- WHAT NEEDS TO BE DONE: Transcribe the forum thread below verbatim, between "## Krummhorn (Feb" and "(May 16, 2011)", inclusive.

- TEXT SEGMENT:
__________

# Try This!



## Couchie (Dec 9, 2010)

Hold your mouth closed with one hand, and pinch your nostrils closed with your other.

Now hum your favorite tune!

:clap:


----------



## Polednice (Sep 13, 2009)

I breathed in first and managed a full bar!


----------



## Krummhorn (Feb 18, 2007)

I know a soprano soloist whose voice resembles a trumpet ... I'm sure to suggest this idea to her ..


----------



## regressivetransphobe (May 16, 2011)

Are you trying to kill me?


----------



## Klavierspieler (Jul 16, 2011)

Polednice said:


> I breathed in first and managed a full bar!


I got a bar and a half! Beat that!


----------



## Polednice (Sep 13, 2009)

Klavierspieler said:


> I got a bar and a half! Beat that!


:O Well, my piece was only allegretto! I bet you were doing a prestissimo!


----------



## Ukko (Jun 4, 2010)

Since I can hum through a nether orifice, your challenge is not a challenge.


----------



## Klavierspieler (Jul 16, 2011)

Hilltroll72 said:


> Since I can hum through a nether orifice, your challenge is not a challenge.


I hope this doesn't mean what it sounds like to me...


----------



## EddieRUKiddingVarese (Jan 8, 2013)

Yes, what is next........................


----------

__________

- GIVEN DATA:
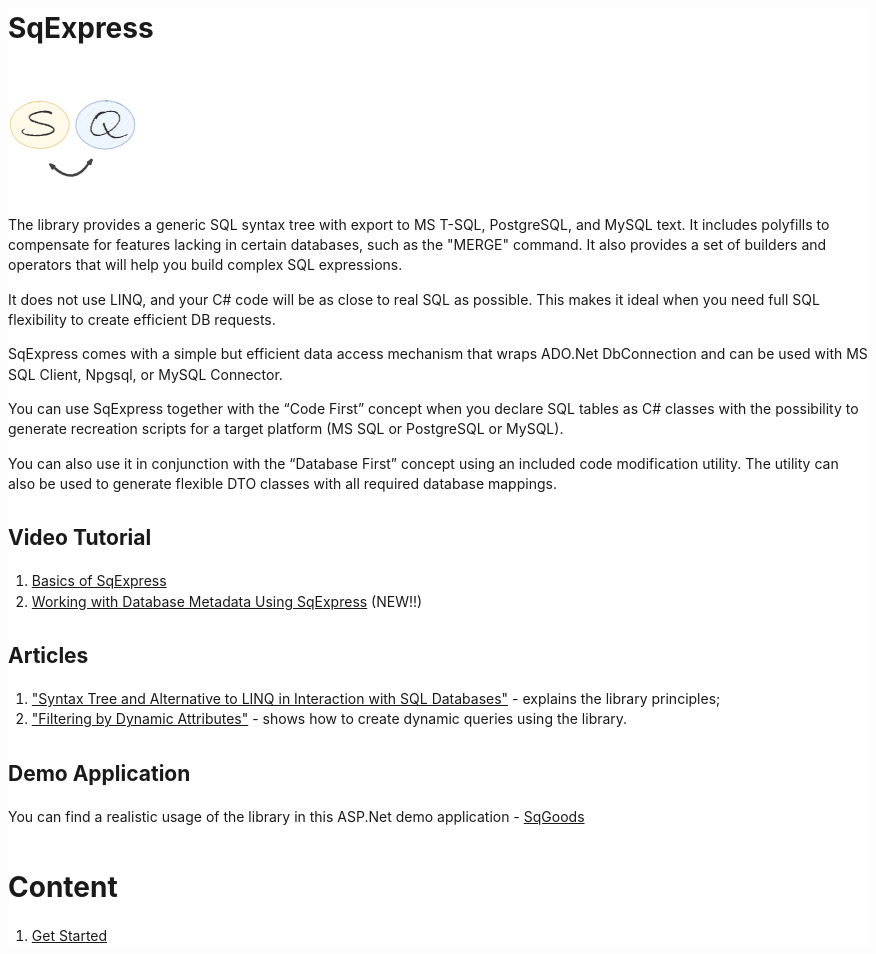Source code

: # SqExpress
![Logo](https://github.com/0x1000000/SqExpress/blob/main/SqExpress/Icon.png)

The library provides a generic SQL syntax tree with export to MS T-SQL, PostgreSQL, and MySQL text. It includes polyfills to compensate for features lacking in certain databases, such as the "MERGE" command. It also provides a set of builders and operators that will help you build complex SQL expressions.

It does not use LINQ, and your C# code will be as close to real SQL as possible. This makes it ideal when you need full SQL flexibility to create efficient DB requests.

SqExpress comes with a simple but efficient data access mechanism that wraps ADO.Net DbConnection and can be used with MS SQL Client, Npgsql, or MySQL Connector.

You can use SqExpress together with the “Code First” concept when you declare SQL tables as C# classes with the possibility to generate recreation scripts for a target platform (MS SQL or PostgreSQL or MySQL).

You can also use it in conjunction with the “Database First” concept using an included code modification utility. The utility can also be used to generate flexible DTO classes with all required database mappings.

## Video Tutorial
1. [Basics of SqExpress](https://www.youtube.com/watch?v=Zd-fCb8NimA)
2. [Working with Database Metadata Using SqExpress](https://youtu.be/vGVpTCt4aqc?si=AWK8GzvoiVlX7vET) (NEW!!)

## Articles
1. ["Syntax Tree and Alternative to LINQ in Interaction with SQL Databases"](https://itnext.io/syntax-tree-and-alternative-to-linq-in-interaction-with-sql-databases-656b78fe00dc?source=friends_link&sk=f5f0587c08166d8824b96b48fe2cf33c) - explains the library principles;
2. ["Filtering by Dynamic Attributes"](https://itnext.io/filtering-by-dynamic-attributes-90ada3504361?source=friends_link&sk=35e273a9f499e6b62bacbac75873a7d2) - shows how to create dynamic queries using the library.

## Demo Application

You can find a realistic usage of the library in this ASP.Net demo application - [SqGoods](https://github.com/0x1000000/SqGoods)

# Content
1. [Get Started](#get-started)
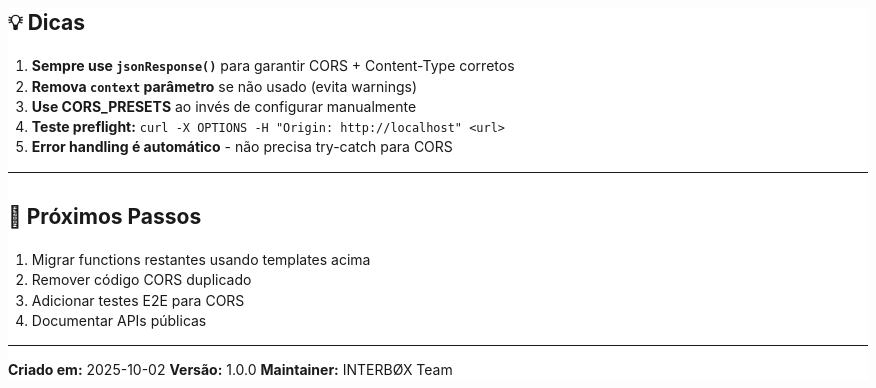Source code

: 
## 💡 Dicas

1. **Sempre use `jsonResponse()`** para garantir CORS + Content-Type corretos
2. **Remova `context` parâmetro** se não usado (evita warnings)
3. **Use CORS_PRESETS** ao invés de configurar manualmente
4. **Teste preflight:** `curl -X OPTIONS -H "Origin: http://localhost" <url>`
5. **Error handling é automático** - não precisa try-catch para CORS

---

## 🎯 Próximos Passos

1. Migrar functions restantes usando templates acima
2. Remover código CORS duplicado
3. Adicionar testes E2E para CORS
4. Documentar APIs públicas

---

**Criado em:** 2025-10-02
**Versão:** 1.0.0
**Maintainer:** INTERBØX Team
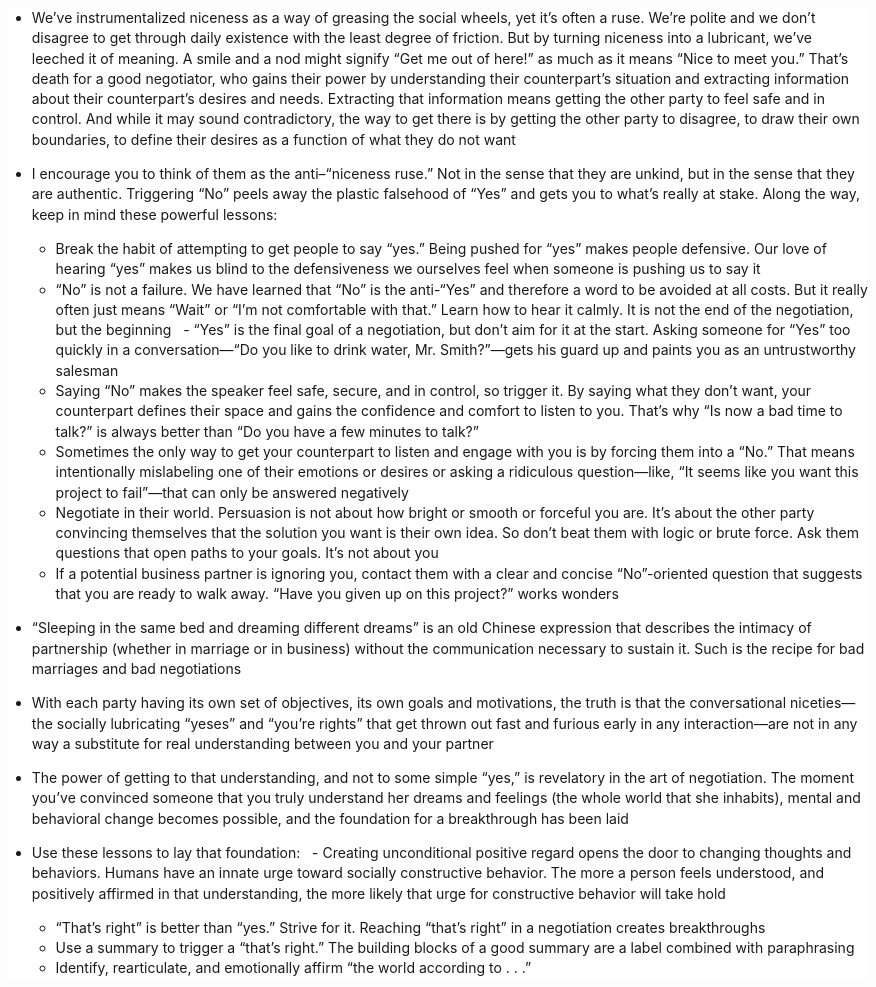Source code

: - We’ve instrumentalized niceness as a way of greasing the social wheels, yet it’s often a ruse. We’re polite and we don’t disagree to get through daily existence with the least degree of friction. But by turning niceness into a lubricant, we’ve leeched it of meaning. A smile and a nod might signify “Get me out of here!” as much as it means “Nice to meet you.”
That’s death for a good negotiator, who gains their power by understanding their counterpart’s situation and extracting information about their counterpart’s desires and needs. Extracting that information means getting the other party to feel safe and in control. And while it may sound contradictory, the way to get there is by getting the other party to disagree, to draw their own boundaries, to define their desires as a function of what they do not want

- I encourage you to think of them as the anti–“niceness ruse.” Not in the sense that they are unkind, but in the sense that they are authentic. Triggering “No” peels away the plastic falsehood of “Yes” and gets you to what’s really at stake. Along the way, keep in mind these powerful lessons:
  - Break the habit of attempting to get people to say “yes.” Being pushed for “yes” makes people defensive. Our love of hearing “yes” makes us blind to the defensiveness we ourselves feel when someone is pushing us to say it
  - “No” is not a failure. We have learned that “No” is the anti-“Yes” and therefore a word to be avoided at all costs. But it really often just means “Wait” or “I’m not comfortable with that.” Learn how to hear it calmly. It is not the end of the negotiation, but the beginning
  - “Yes” is the final goal of a negotiation, but don’t aim for it at the start. Asking someone for “Yes” too quickly in a conversation—“Do you like to drink water, Mr. Smith?”—gets his guard up and paints you as an untrustworthy salesman
  - Saying “No” makes the speaker feel safe, secure, and in control, so trigger it. By saying what they don’t want, your counterpart defines their space and gains the confidence and comfort to listen to you. That’s why “Is now a bad time to talk?” is always better than “Do you have a few minutes to talk?”
  - Sometimes the only way to get your counterpart to listen and engage with you is by forcing them into a “No.” That means intentionally mislabeling one of their emotions or desires or asking a ridiculous question—like, “It seems like you want this project to fail”—that can only be answered negatively
  - Negotiate in their world. Persuasion is not about how bright or smooth or forceful you are. It’s about the other party convincing themselves that the solution you want is their own idea. So don’t beat them with logic or brute force. Ask them questions that open paths to your goals. It’s not about you
  - If a potential business partner is ignoring you, contact them with a clear and concise “No”-oriented question that suggests that you are ready to walk away. “Have you given up on this project?” works wonders


- “Sleeping in the same bed and dreaming different dreams” is an old Chinese expression that describes the intimacy of partnership (whether in marriage or in business) without the communication necessary to sustain it. Such is the recipe for bad marriages and bad negotiations

- With each party having its own set of objectives, its own goals and motivations, the truth is that the conversational niceties—the socially lubricating “yeses” and “you’re rights” that get thrown out fast and furious early in any interaction—are not in any way a substitute for real understanding between you and your partner

- The power of getting to that understanding, and not to some simple “yes,” is revelatory in the art of negotiation. The moment you’ve convinced someone that you truly understand her dreams and feelings (the whole world that she inhabits), mental and behavioral change becomes possible, and the foundation for a breakthrough has been laid

- Use these lessons to lay that foundation:
  - Creating unconditional positive regard opens the door to changing thoughts and behaviors. Humans have an innate urge toward socially constructive behavior. The more a person feels understood, and positively affirmed in that understanding, the more likely that urge for constructive behavior will take hold
  - “That’s right” is better than “yes.” Strive for it. Reaching “that’s right” in a negotiation creates breakthroughs
  - Use a summary to trigger a “that’s right.” The building blocks of a good summary are a label combined with paraphrasing
  - Identify, rearticulate, and emotionally affirm “the world according to . . .”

__________

- ANSWER BOX:
## Krummhorn (Feb 18, 2007)

I know a soprano soloist whose voice resembles a trumpet ... I'm sure to suggest this idea to her ..


----------



## regressivetransphobe (May 16, 2011)